With the data I can see, I am somewhat validated in my sleep identity. I'll spare you the charts, as they are kind of boring, but I'll say that I sleep about as much as others my age and gender (about 7hrs per night last week, on average) and that's in the recommended range. I sleep a little more soundly than most (with 96% efficiency, meaning that I don't wake up often once I nod off) and I go to sleep quickly compared to most (within 7 minutes, on average).

Result: Steady as (s)He Goes
So what's the point of all of this? It's a happy and relatively straightforward one for me, at this point: my actions are in line with my goals. I'm doing what I hope to be doing, for the most part. And I'm doing it consistently. I'm not trying to lose or gain weight in significant quantities, and I'm not likely to based on my activity last week. I'm looking to stay active through the day even when I'm spending lots of hours sitting. My active minutes are good, but my overall activity shows that I have to remain vigilant given that my workday makes it all too easy to be sedentary.

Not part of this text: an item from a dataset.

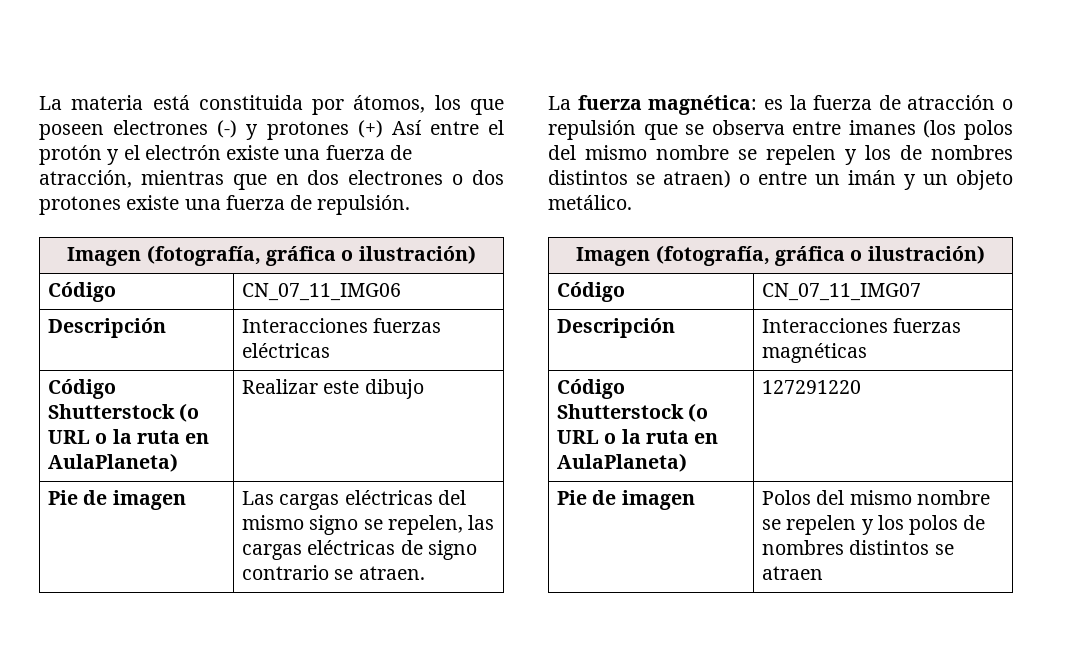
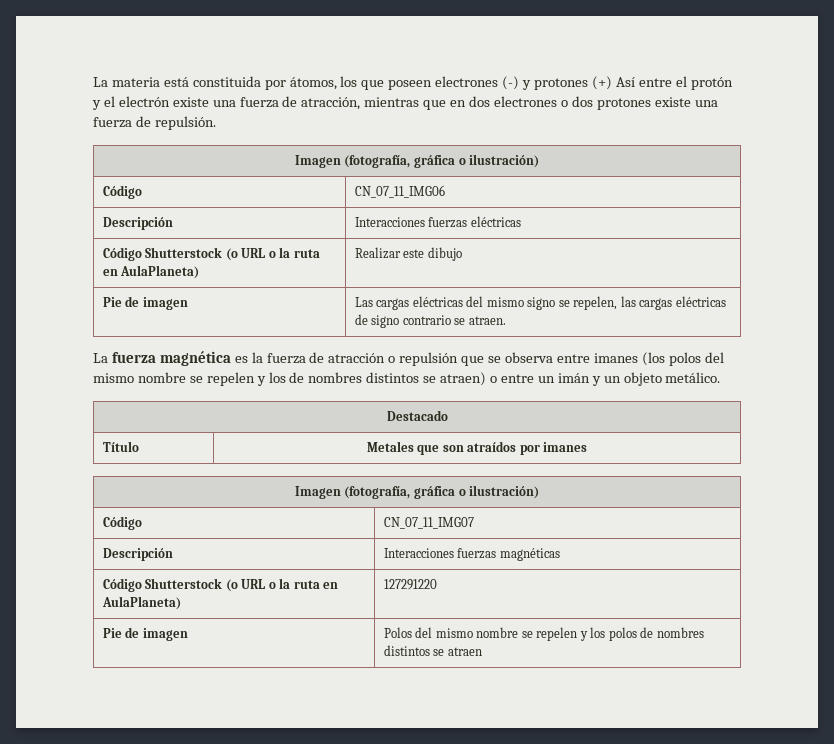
[648,95,758,115] magnética: -> [159,351,231,366] magnética
(632, 202) none -> [386,410,448,421] [102,441,139,452] [366,441,588,455] // Destacado // Título | Metales que son atraídos por imanes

All of this gives me confidence, via the feedback loop established here, that my choices are good ones. If I keep making similar choices, I'll likely see the results I want to see. This, to me, is the real benefit of the "quantified self" technology craze. It is not something to be found in the volume of information itself. It is the confidence that comes from seeing evidence that your actions are aligned with your goals. That's a qualitative thing from all this quantitative data.